Please rewrite the listing below, replacing "pixel coordinates" with "image coordinates" everywhere and changing nothing else. Leave the pictures out of your version.
(Data begins)
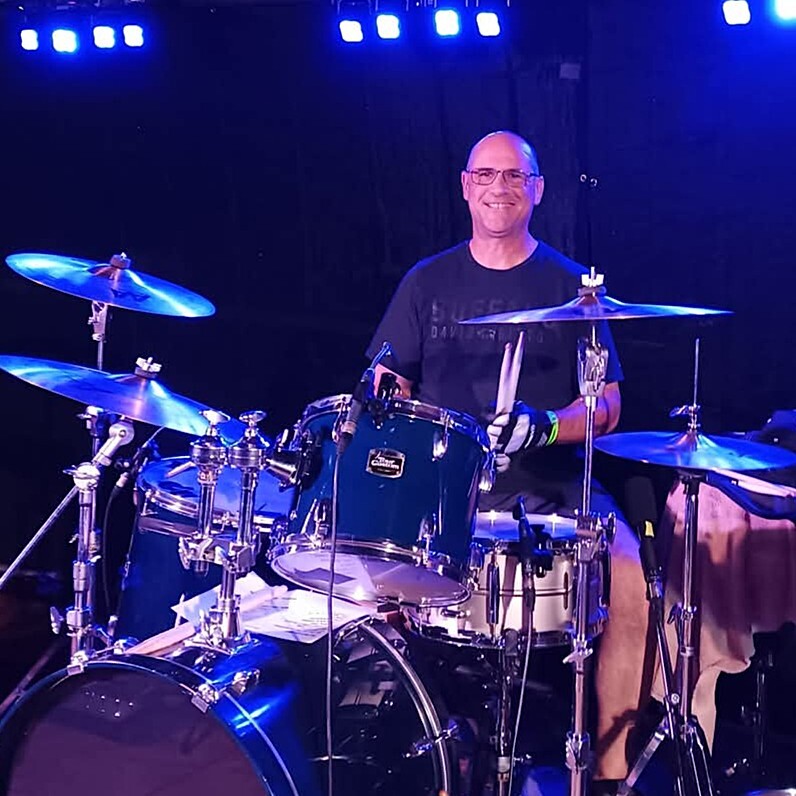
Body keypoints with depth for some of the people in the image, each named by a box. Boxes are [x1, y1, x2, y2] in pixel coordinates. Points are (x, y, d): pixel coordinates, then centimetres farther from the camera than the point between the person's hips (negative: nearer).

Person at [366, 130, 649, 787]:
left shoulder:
(Data ends)
## Answer area
Body keypoints with depth for some of the people in the image, each named by a box. Boxes are [x1, y1, x2, y2] in image coordinates. Points are (x, y, d): image coordinates, then centimetres farther from the camera than the point between the person's hips (negative: nearer).

Person at [366, 130, 649, 787]:
left shoulder:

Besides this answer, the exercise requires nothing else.